L’Open Government Partnership (OGP) è un’iniziativa internazionale multilaterale, avviata nel 2011 su proposta di Barack Obama, presidente degli Stati Uniti, cui hanno subito aderito otto Paesi (Brasile, Gran Bretagna, Indonesia, Messico, Norvegia, Repubblica delle Filippine, Sudafrica e Stati Uniti). Il primo intento era quello di creare:

  • una piattaforma per i riformatori nazionali e locali per promuovere i processi di apertura delle amministrazioni;
  • una sede di confronto stabile tra Governi, amministratori e società civile.

 

Dal 20 settembre 2011, data di avvio formale dell’iniziativa, il numero di Paesi aderenti è cresciuto costantemente fino a includere attualmente 78 membri. L’Italia è partner dal 2011. I Paesi aderenti hanno approvato la Open Government Declaration, con la quale si impegnano ad intraprendere iniziative nell’ambito dell’open government. Tra gli impegni principali figurano:

  1. lo sviluppo, con il pieno coinvolgimento della società civile e delle amministrazioni, di un Piano Nazionale d’Azione (National Action Plan – NAP) di durata biennale che raccoglie impegni e progetti sui temi d’interesse dell’OGP, avvalendosi dei processi di innovazione e trasformazione digitale;
  2. la produzione di auto-valutazioni e report dell’Independent Reporting Mechanism (IRM) sui progressi compiuti;
  3. la diffusione dell’open government in altri Paesi tramite lo scambio di best practice, assistenza tecnica, tecnologie e risorse.

 

Nello spirito di una collaborazione multistakeholder, l’OGP è guidata da uno Steering Committee, ovvero un Consiglio con funzioni esecutive e decisionali, composto da 22 membri: 11 provenienti dai governi nazionali e 11 dalla società civile. A supporto delle attività e degli obiettivi dell’OGP è stato inoltre creato l’OGP Support Unit, un piccolo segretariato permanente che lavora a stretto contatto con lo Steering Committee.

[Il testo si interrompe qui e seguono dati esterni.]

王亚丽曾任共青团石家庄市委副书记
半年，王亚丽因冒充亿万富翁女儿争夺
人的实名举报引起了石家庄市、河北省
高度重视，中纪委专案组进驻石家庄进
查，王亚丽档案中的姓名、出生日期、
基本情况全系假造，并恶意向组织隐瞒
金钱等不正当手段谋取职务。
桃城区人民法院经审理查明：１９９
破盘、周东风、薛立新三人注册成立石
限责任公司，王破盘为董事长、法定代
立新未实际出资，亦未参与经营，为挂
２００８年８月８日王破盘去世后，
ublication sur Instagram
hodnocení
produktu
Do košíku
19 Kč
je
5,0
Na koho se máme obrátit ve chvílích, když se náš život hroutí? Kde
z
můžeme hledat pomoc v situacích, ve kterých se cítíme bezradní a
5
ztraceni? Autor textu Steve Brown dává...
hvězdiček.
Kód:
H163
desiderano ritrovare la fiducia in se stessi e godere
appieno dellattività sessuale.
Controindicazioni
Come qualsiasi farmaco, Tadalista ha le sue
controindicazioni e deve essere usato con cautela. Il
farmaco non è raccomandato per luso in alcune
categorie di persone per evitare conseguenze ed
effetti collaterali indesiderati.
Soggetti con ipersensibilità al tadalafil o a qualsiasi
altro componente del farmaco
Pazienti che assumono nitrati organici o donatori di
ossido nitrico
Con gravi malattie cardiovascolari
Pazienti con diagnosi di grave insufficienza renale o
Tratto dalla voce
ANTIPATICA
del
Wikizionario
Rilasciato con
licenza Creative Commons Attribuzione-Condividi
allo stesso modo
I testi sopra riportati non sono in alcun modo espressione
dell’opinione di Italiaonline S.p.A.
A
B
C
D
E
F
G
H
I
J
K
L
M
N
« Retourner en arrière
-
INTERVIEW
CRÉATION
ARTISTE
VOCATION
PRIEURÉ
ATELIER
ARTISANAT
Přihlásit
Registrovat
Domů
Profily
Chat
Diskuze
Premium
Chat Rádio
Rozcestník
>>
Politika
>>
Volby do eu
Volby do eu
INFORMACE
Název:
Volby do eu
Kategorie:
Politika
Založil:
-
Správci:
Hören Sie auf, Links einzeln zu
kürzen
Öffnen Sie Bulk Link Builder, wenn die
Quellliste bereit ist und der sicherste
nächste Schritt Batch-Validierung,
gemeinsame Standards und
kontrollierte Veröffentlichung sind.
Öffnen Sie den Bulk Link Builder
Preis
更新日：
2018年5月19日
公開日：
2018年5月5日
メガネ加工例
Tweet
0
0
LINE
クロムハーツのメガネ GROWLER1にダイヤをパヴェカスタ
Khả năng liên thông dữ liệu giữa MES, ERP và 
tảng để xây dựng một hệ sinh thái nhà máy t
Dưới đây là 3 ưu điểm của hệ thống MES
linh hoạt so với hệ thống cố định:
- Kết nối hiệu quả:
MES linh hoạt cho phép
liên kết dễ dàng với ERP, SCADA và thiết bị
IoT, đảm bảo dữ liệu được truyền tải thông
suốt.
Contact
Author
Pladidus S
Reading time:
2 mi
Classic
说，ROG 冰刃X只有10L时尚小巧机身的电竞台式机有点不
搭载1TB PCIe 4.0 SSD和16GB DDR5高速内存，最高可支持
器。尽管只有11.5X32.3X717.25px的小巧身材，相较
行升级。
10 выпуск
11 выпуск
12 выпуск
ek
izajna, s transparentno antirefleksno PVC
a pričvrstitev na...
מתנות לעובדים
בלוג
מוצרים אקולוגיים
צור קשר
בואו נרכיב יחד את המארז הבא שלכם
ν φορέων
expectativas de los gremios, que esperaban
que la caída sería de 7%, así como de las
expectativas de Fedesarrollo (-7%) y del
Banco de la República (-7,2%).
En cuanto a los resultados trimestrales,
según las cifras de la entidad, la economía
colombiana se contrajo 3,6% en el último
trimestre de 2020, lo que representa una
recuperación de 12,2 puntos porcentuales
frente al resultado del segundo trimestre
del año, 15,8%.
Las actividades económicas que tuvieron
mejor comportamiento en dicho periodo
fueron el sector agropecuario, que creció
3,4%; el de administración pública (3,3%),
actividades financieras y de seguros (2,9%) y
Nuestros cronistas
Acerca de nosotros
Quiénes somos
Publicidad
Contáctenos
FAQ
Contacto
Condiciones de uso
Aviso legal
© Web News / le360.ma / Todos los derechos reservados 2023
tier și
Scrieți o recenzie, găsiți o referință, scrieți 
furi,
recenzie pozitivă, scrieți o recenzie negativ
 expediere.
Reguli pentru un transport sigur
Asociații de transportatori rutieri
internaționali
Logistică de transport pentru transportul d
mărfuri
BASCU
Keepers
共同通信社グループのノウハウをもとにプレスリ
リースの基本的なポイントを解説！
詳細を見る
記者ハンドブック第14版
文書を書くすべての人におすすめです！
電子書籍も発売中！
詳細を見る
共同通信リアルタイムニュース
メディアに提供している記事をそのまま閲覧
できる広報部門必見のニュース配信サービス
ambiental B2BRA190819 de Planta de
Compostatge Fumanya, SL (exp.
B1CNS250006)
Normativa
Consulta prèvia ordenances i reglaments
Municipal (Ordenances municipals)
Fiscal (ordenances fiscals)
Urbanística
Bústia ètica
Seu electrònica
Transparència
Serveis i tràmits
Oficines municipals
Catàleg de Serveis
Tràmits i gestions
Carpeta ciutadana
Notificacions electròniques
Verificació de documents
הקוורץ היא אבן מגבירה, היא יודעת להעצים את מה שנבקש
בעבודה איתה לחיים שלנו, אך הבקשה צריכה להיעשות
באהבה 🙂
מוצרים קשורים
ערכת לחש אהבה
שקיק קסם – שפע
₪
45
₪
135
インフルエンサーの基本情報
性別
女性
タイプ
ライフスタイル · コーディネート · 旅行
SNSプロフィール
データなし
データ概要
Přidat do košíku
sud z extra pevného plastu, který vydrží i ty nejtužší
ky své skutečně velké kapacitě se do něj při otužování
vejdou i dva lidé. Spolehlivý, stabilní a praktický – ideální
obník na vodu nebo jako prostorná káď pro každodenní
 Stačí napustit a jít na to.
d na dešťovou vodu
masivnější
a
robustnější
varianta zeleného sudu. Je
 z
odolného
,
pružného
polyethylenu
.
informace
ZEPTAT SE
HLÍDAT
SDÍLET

Lo scopo del lavoro congiunto dei partner aderenti a OGP è quello di ottenere impegni concreti dai governi in termini di promozione della trasparenza per la rendicontazione dell’utilizzo delle risorse pubbliche, di sostegno alla partecipazione civica, di lotta alla corruzione e di diffusione di nuove tecnologie a sostegno dell’innovazione al fine di migliorare la qualità delle decisioni pubbliche e la vita democratica delle comunità.